[Electronics engineering source data]
###
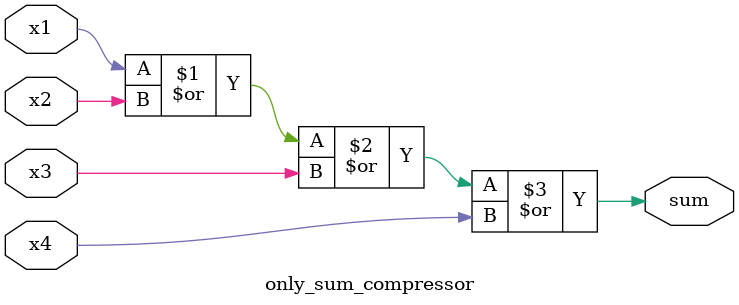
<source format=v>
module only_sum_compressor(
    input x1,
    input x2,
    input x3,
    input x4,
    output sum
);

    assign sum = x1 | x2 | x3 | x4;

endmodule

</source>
###
→ REQUEST:
Your copy should match the records above word for word, but without images.

→ REPLY:
<source format=v>
module only_sum_compressor(
    input x1,
    input x2,
    input x3,
    input x4,
    output sum
);

    assign sum = x1 | x2 | x3 | x4;

endmodule

</source>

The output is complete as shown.